- **CON ESTOS DATOS**:
A. Escribe sin cambios todo lo que va, en el texto sobre la violencia en Oaxaca, desde "Pero ¿no es" hasta "(des)gobernador Ulises Ruiz?".
B. Continúa el texto sobre la violencia en Oaxaca a partir de donde termina.

- **TEXTO SELECCIONADO**:
****************************************

Pero ¿no es una exageración decir que en Oaxaca solamente unos ponen los muertos? ¿Acaso el profesor René Calva, apuñalado el 5 de octubre, no pertenecía a una corriente sindical opuesta a los maestros que exigen la salida del (des)gobernador Ulises Ruiz?
Así es. René Calva era parte de una tendencia gremial opositora a la dirigencia de la sección 22 del Sindicato Nacional de Trabajadores de la Educación (SNTE). Sin embargo, casi nadie cree que su asesinato haya sido obra de la APPO. Por principio de cuentas, porque el movimiento democrático no ha liquidado a ningún opositor. A diferencia de la clase política local, no es así como resuelve sus diferencias. Además, porque el crimen se cometió inmediatamente después de que la Secretaría de Gobernación ofreció al movimiento popular remover los mandos policiales del estado y tomar control directo de ellos, medida rechazada tanto por el Congreso local como por el mandatario. La feroz campaña de medios contra los opositores de Ruiz que siguió a la muerte del maestro Calva es un indicador indiscutible de quiénes fueron los beneficiados con su homicidio.
Hay dos varas para medir la violencia en Oaxaca. La guerra sucia contra los integrantes de la APPO merece apenas unas cuantas líneas ágatas en la mayoría de la prensa escrita nacional, o unos cuantos segundos en los medios electrónicos. La violencia del gobierno del estado en contra de los ciudadanos en rebeldía es presentada como "enfrentamientos". Se esconde así la responsabilidad directa del agresor y se equipara al agredido con su victimario. Horas después todo ha sido olvidado. Los difuntos se desvanecen, son condenados al olvido.
De vez en cuando, la ira popular estalla. La multitud irritada persigue a quienes disparan en contra de ellos. Los detiene, los golpea, los desnuda, los amarra y los exhibe en la plaza pública. Entonces los comentaristas de radio se indignan contra la plebe y su salvajismo, y el secretario de Gobernación advierte que es inadmisible la violencia popular y la justicia por propia mano. Durante días el eco de imágenes, advertencias y sermones condenando los hechos rebota expansivamente en el cuadrante y en periódicos.

****************************************

- **DATOS PROPORCIONADOS**:
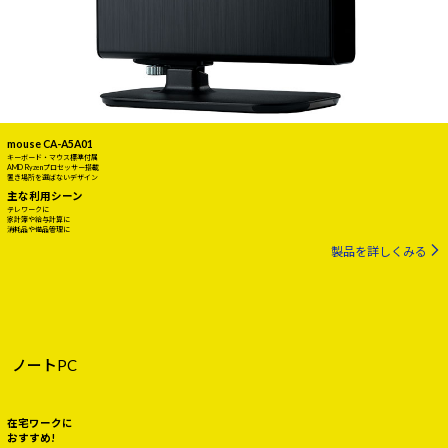
mouse CA-A5A01
キーボード・マウス標準付属
AMD Ryzenプロセッサー搭載
置き場所を選ばないデザイン
主な利用シーン
テレワークに
家計簿や給与計算に
消耗品や備品管理に
製品を詳しくみる
ノートPC
在宅ワークに
おすすめ!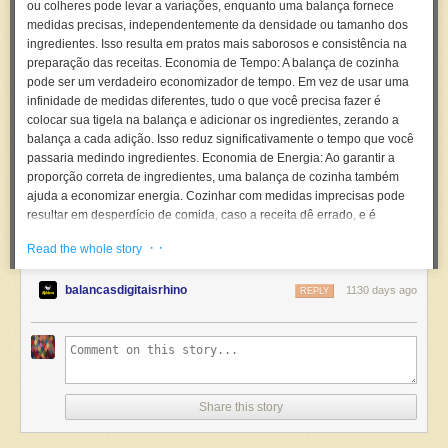
ou colheres pode levar a variações, enquanto uma balança fornece
medidas precisas, independentemente da densidade ou tamanho dos
ingredientes. Isso resulta em pratos mais saborosos e consistência na
preparação das receitas. Economia de Tempo: A balança de cozinha
pode ser um verdadeiro economizador de tempo. Em vez de usar uma
infinidade de medidas diferentes, tudo o que você precisa fazer é
colocar sua tigela na balança e adicionar os ingredientes, zerando a
balança a cada adição. Isso reduz significativamente o tempo que você
passaria medindo ingredientes. Economia de Energia: Ao garantir a
proporção correta de ingredientes, uma balança de cozinha também
ajuda a economizar energia. Cozinhar com medidas imprecisas pode
resultar em desperdício de comida, caso a receita dê errado, e é
necessário fazer tudo de novo. Além disso, o uso eficiente de
· ·
Read the whole story
ingredientes contribui para menos tempo de forno ou fogão,
economizando energia. Economia de Dinheiro: No longo prazo, uma
balancasdigitaisrhino
balança de cozinha pode ajudar a economizar dinheiro. O uso preciso
1130 days ago
REPLY
dos ingredientes evita o desperdício, e a economia de energia diminui
os custos de eletricidade. Além disso, a balança de cozinha pode ajudar
a controlar as porções, o que é útil para quem está de dieta ou
simplesmente quer ter uma noção mais clara da quantidade de comida
que está consumindo. Em resumo, a balança de cozinha é uma
ferramenta indispensável que proporciona precisão, economiza tempo,
Share this story
energia e dinheiro, tornando-se um investimento valioso para qualquer
pessoa que leva a sério a arte da culinária. #balançadigital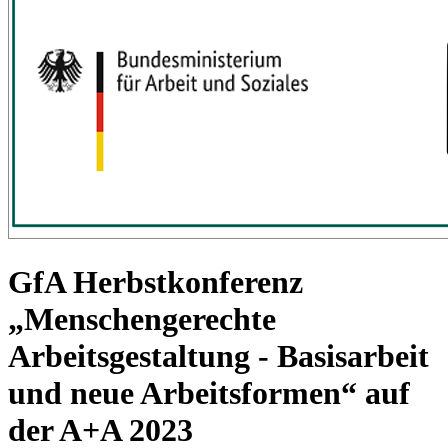
GfA Herbstkonferenz
„Menschengerechte
Arbeitsgestaltung - Basisarbeit
und neue Arbeitsformen“ auf
der A+A 2023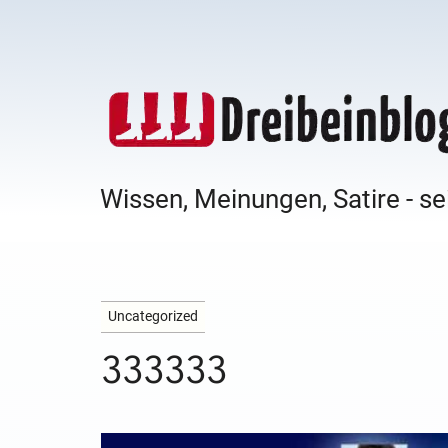
Wissen, Meinungen, Satire - se
Uncategorized
333333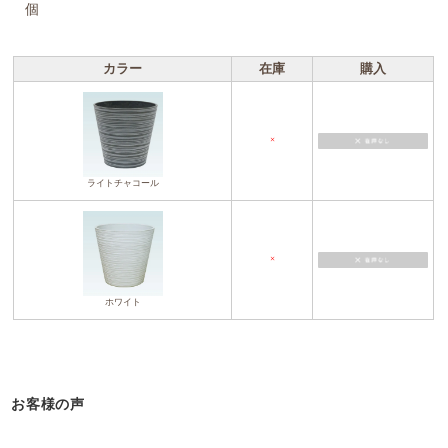
個
カラー
在庫
購入
×
ライトチャコール
×
ホワイト
お客様の声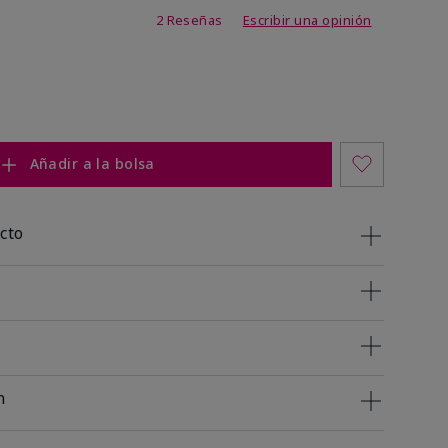
 de 5 de 5
2 Reseñas
Escribir una opinión
Añadir a la bolsa
cto
n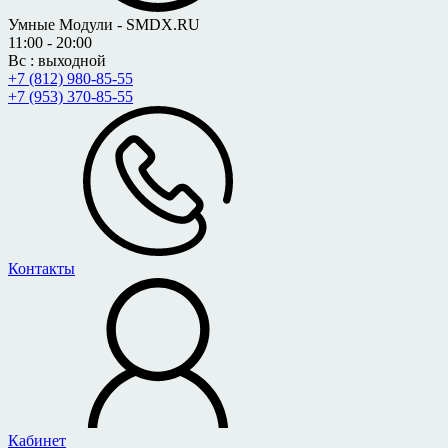
Умные Модули - SMDX.RU
11:00 - 20:00
Вс : выходной
+7 (812) 980-85-55
+7 (953) 370-85-55
Контакты
Кабинет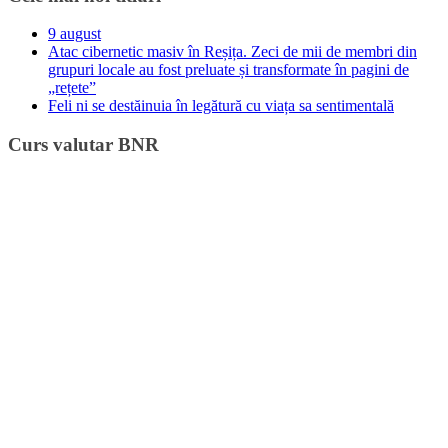
9 august
Atac cibernetic masiv în Reșița. Zeci de mii de membri din
grupuri locale au fost preluate și transformate în pagini de
„rețete”
Feli ni se destăinuia în legătură cu viața sa sentimentală
Curs valutar BNR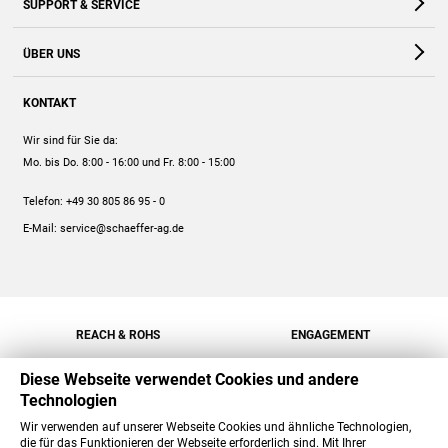
SUPPORT & SERVICE
Webshop
Kontakt
ÜBER UNS
FAQ
Unternehmen
Online-Hilfe
KONTAKT
Historie
Anleitungen
Wir sind für Sie da:
Engagement
Preise
Mo. bis Do. 8:00 - 16:00
und Fr. 8:00 - 15:00
Jobs
Mengenrabatt
Telefon:
+49 30 805 86 95 - 0
Versand
E-Mail:
service@schaeffer-ag.de
REACH & ROHS
ENGAGEMENT
Diese Webseite verwendet Cookies und andere
Technologien
Wir verwenden auf unserer Webseite Cookies und ähnliche Technologien,
die für das Funktionieren der Webseite erforderlich sind. Mit Ihrer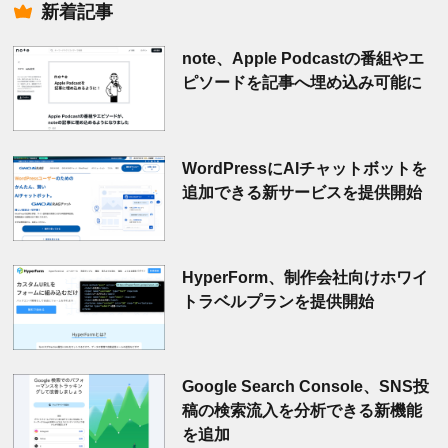
新着記事
note、Apple Podcastの番組やエ
ピソードを記事へ埋め込み可能に
WordPressにAIチャットボットを
追加できる新サービスを提供開始
HyperForm、制作会社向けホワイ
トラベルプランを提供開始
Google Search Console、SNS投
稿の検索流入を分析できる新機能
を追加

****************************************

- **RESPUESTAS A CONTINUACIÓN**:
A.
Pero ¿no es una exageración decir que en Oaxaca solamente unos ponen los muertos? ¿Acaso el profesor René Calva, apuñalado el 5 de octubre, no pertenecía a una corriente sindical opuesta a los maestros que exigen la salida del (des)gobernador Ulises Ruiz?

B.
El 14 de octubre fue asesinado Alejandro García Hernández. Como casi todos los otros muertos, pertenecía a la APPO. Al grito de ¡Viva Ulises Ruiz! un militar vestido de civil le disparó una bala calibre 22 en la cabeza. Un día después se realizaron las elecciones en Tabasco. Un acto político clave en el futuro inmediato del país, que atrajo la atención de la opinión pública. Todavía estaba fresco el cadáver cuando los comicios taparon la sangre de la víctima. Sin embargo, el macabro mensaje de quienes ordenaron el crimen quedó grabado en las barricadas: en Oaxaca la muerte tiene permiso.
Las viudas y los huérfanos de luchadores cívicos son cada vez más. Quienes han perdido la aceptación de sus gobernados están dispuestos a bañar de sangre la entidad. Si cae Oaxaca, dicen, seguirán Puebla y Veracruz, y, quién sabe, quizá hasta el mismo Felipe Calderón. Con eso chantajean a la nación, o, mejor dicho, al poder.
Ocho muertos, ocho. Los modernos sátrapas parecen no darse cuenta de que el recurso del terror no ha sido eficaz para frenar la lucha. Ignoran que cada muerte que provocan es una razón más para mantener el movimiento con vida. En el imaginario popular Ulises Ruiz ya cayó. Más les vale a los senadores darse cuenta pronto de ello. Cada nuevo féretro de ciudadanos rebeldes que haya que sembrar en territorio oaxaqueño será (es) también su responsabilidad. Como lo es del gobierno federal.